### Stated exercise
Find each line in the records below that contains the string "return", and copy those lines out. Case counts.

━━━━━ Data supplied

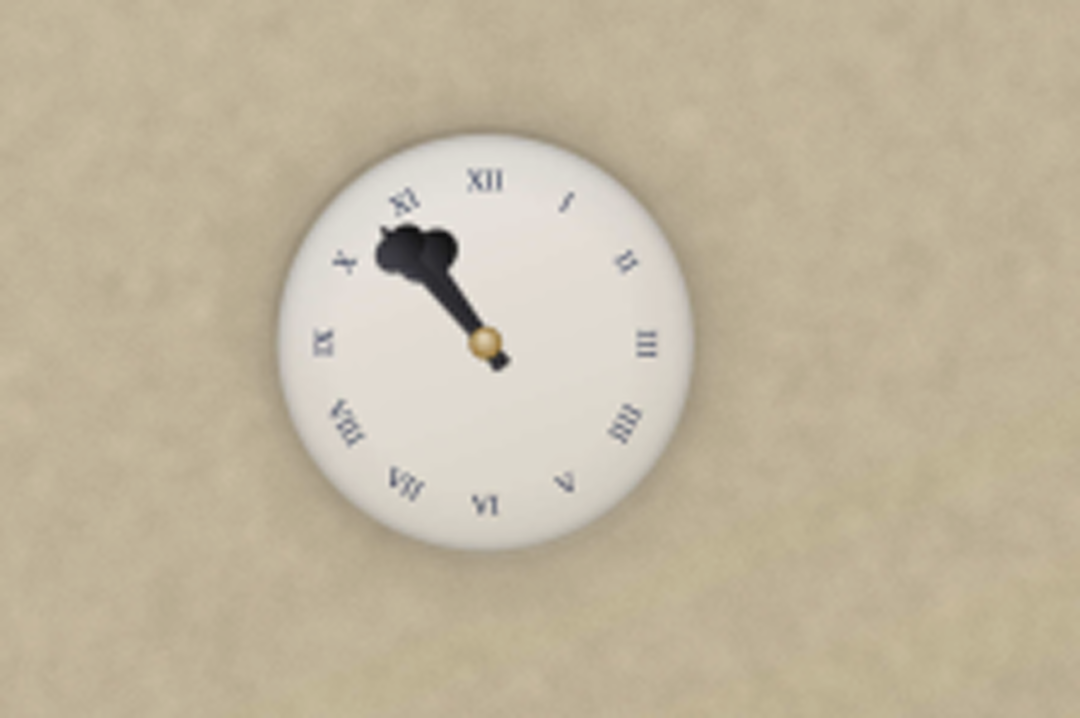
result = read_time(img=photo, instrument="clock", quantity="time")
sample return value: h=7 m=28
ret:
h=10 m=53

━━━━━━━━━━
━━━━━ Data supplied

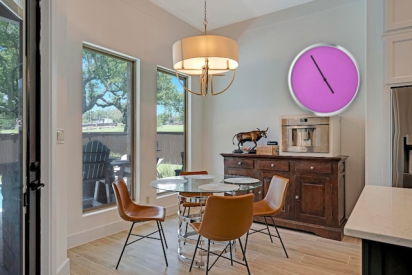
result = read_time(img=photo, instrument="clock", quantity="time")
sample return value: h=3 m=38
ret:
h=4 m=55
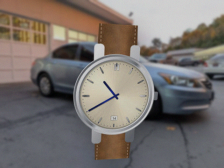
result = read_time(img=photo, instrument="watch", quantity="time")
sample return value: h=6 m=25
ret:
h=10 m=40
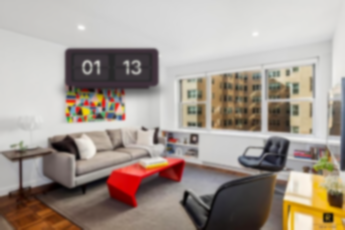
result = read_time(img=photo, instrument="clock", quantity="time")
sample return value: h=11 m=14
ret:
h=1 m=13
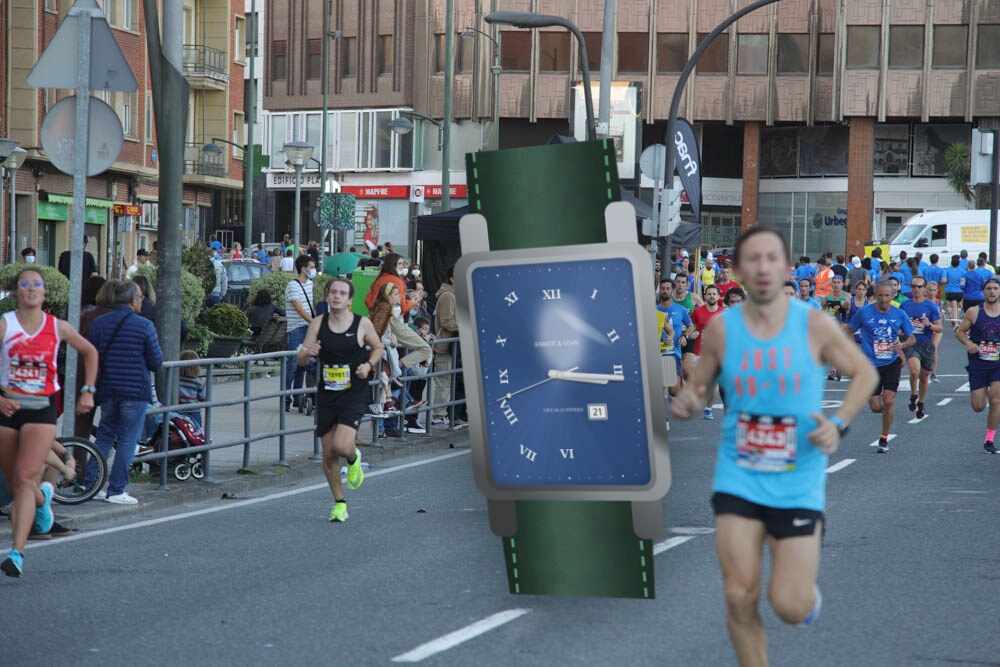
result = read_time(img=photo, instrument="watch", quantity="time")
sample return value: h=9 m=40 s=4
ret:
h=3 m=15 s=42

━━━━━━━━━━
━━━━━ Data supplied

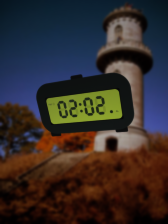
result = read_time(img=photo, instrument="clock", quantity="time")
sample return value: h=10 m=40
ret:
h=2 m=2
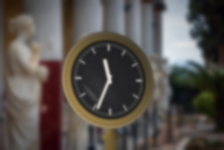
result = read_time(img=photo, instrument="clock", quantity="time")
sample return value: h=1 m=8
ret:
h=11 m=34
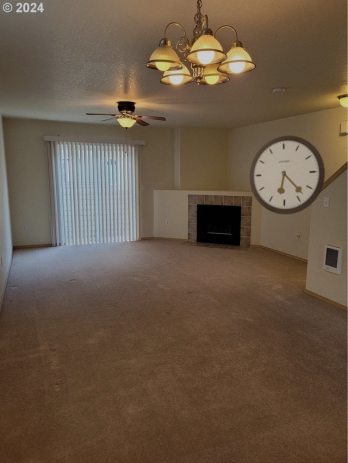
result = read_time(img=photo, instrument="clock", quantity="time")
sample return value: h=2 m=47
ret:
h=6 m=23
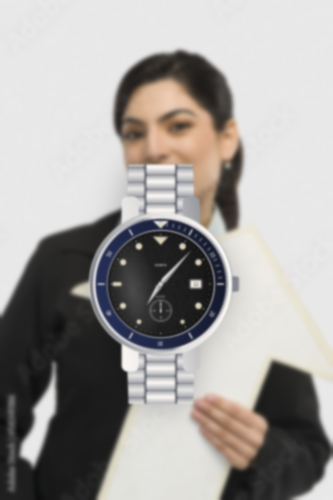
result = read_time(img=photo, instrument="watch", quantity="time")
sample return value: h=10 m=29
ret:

━━━━━━━━━━

### Written response
sample return value: h=7 m=28
sample return value: h=3 m=38
sample return value: h=6 m=25
sample return value: h=11 m=14
sample return value: h=9 m=40 s=4
sample return value: h=10 m=40
sample return value: h=1 m=8
sample return value: h=2 m=47
sample return value: h=10 m=29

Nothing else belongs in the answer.